Haïm Korsia, the country’s chief rabbi, said he was “horrified” and said “in the face of this unprecedented wave of anti-Semitism, no one should be pardoned.”

Jacques Kossowski, the mayor of Courbevoie – which includes La Défense – condemned “a heinous act” and called for those responsible to be punished “regardless of their age”.

According to official figures, anti-Semitic acts in France increased threefold in the first months of 2024 compared to the same period last year.
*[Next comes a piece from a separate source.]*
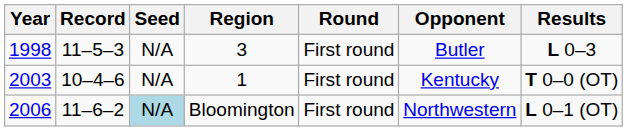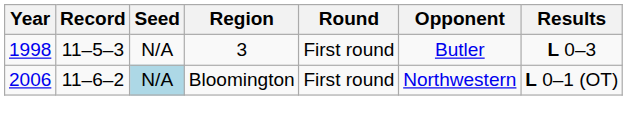- row: 2003 | 10–4–6 | N/A | 1 | First round | Kentucky | T 0–0 (OT)
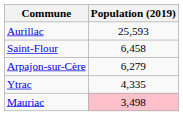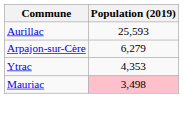- row: Saint-Flour | 6,458
Ytrac | Population (2019): 4,335 -> 4,353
The reason given was the war between Israel and Hamas.

President Emmanuel Macron has told the French parliament that more must be done to combat anti-Semitism in schools

Of the 1,676 anti-Semitic acts recorded in 2023, 12.7 percent occurred in schools.

President Emmanuel Macron told parliament that more must be done to combat anti-Semitism in schools.

Macron spoke solemnly and seriously about the “scourge of anti-Semitism” in a cabinet meeting and called for a “dialogue” about racism and hatred of Jews in schools to prevent “hate speech with serious consequences” from “penetrating” classrooms, a government source told AFP.

Marine Le Pen, figurehead of the extreme right, whose Rassemblement National party is predicted to do well in the elections, accused the “extreme left” of “stigmatizing Jews” since the war between Israel and Hamas began.

Meanwhile, Jean-Luc Mélenchon, leader of the far-right party “La France Inségée” (LFI), who is accused of downplaying the significance of anti-Jewish attacks, condemned “anti-Semitic racism”.

Courbevoie’s centre-right mayor Jacques Kossowski condemned the “heinous act” and demanded that the perpetrators be punished with the full force of the law “regardless of their age”.